Stored entries:
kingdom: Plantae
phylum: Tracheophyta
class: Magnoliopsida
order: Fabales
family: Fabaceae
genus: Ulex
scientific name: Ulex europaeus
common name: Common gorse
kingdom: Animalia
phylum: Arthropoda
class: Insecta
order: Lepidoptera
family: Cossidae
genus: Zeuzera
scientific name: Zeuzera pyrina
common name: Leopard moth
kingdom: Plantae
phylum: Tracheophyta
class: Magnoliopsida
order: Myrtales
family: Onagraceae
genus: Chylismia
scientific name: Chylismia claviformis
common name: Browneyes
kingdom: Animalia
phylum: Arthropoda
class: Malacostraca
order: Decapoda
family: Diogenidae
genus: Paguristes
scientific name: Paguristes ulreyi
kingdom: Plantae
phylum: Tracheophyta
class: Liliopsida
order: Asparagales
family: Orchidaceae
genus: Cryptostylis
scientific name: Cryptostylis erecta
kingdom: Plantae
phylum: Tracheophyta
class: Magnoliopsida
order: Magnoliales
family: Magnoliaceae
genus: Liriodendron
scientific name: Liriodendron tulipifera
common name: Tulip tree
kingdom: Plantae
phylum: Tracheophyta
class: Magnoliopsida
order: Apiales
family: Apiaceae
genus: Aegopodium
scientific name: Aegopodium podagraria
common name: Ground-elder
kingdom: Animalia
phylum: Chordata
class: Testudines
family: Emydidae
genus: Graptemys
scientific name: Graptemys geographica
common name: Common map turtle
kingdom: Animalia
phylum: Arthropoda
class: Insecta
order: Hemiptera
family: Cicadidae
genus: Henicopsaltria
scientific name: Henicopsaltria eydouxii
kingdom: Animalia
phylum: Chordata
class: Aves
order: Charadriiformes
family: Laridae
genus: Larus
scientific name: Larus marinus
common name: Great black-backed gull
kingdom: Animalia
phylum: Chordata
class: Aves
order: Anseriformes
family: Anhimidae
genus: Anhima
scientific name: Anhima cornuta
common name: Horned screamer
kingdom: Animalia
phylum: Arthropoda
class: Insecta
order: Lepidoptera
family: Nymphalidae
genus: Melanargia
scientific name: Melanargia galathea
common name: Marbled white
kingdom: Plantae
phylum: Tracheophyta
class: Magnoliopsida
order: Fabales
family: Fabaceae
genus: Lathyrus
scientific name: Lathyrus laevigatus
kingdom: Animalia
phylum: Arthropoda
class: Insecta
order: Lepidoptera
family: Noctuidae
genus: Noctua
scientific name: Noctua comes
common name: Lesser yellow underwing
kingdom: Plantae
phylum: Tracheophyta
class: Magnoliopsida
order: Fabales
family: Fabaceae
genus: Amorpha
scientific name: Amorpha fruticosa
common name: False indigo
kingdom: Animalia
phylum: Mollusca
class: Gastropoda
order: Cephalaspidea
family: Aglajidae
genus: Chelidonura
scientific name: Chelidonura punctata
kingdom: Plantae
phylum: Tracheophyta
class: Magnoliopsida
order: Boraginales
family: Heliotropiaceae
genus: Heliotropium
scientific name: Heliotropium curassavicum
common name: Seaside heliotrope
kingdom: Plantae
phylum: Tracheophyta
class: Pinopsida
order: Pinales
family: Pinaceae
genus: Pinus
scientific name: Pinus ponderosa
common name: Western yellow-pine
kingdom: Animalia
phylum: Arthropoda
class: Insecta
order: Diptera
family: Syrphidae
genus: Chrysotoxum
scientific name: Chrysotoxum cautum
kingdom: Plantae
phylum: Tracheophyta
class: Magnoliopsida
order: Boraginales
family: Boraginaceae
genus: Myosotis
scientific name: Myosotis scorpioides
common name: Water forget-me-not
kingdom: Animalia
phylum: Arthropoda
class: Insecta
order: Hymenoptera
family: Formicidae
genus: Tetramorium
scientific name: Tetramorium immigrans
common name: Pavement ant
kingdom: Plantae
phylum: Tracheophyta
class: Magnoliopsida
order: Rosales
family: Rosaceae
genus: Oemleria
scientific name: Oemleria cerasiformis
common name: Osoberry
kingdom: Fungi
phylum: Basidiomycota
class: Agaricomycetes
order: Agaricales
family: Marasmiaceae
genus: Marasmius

Job: Write out the stretch of lines from the one containing "common name: Common gorse" through the one containing "scientific name: Liriodendron tulipifera", including both, reproducing each line exactly.

Result:
common name: Common gorse
kingdom: Animalia
phylum: Arthropoda
class: Insecta
order: Lepidoptera
family: Cossidae
genus: Zeuzera
scientific name: Zeuzera pyrina
common name: Leopard moth
kingdom: Plantae
phylum: Tracheophyta
class: Magnoliopsida
order: Myrtales
family: Onagraceae
genus: Chylismia
scientific name: Chylismia claviformis
common name: Browneyes
kingdom: Animalia
phylum: Arthropoda
class: Malacostraca
order: Decapoda
family: Diogenidae
genus: Paguristes
scientific name: Paguristes ulreyi
kingdom: Plantae
phylum: Tracheophyta
class: Liliopsida
order: Asparagales
family: Orchidaceae
genus: Cryptostylis
scientific name: Cryptostylis erecta
kingdom: Plantae
phylum: Tracheophyta
class: Magnoliopsida
order: Magnoliales
family: Magnoliaceae
genus: Liriodendron
scientific name: Liriodendron tulipifera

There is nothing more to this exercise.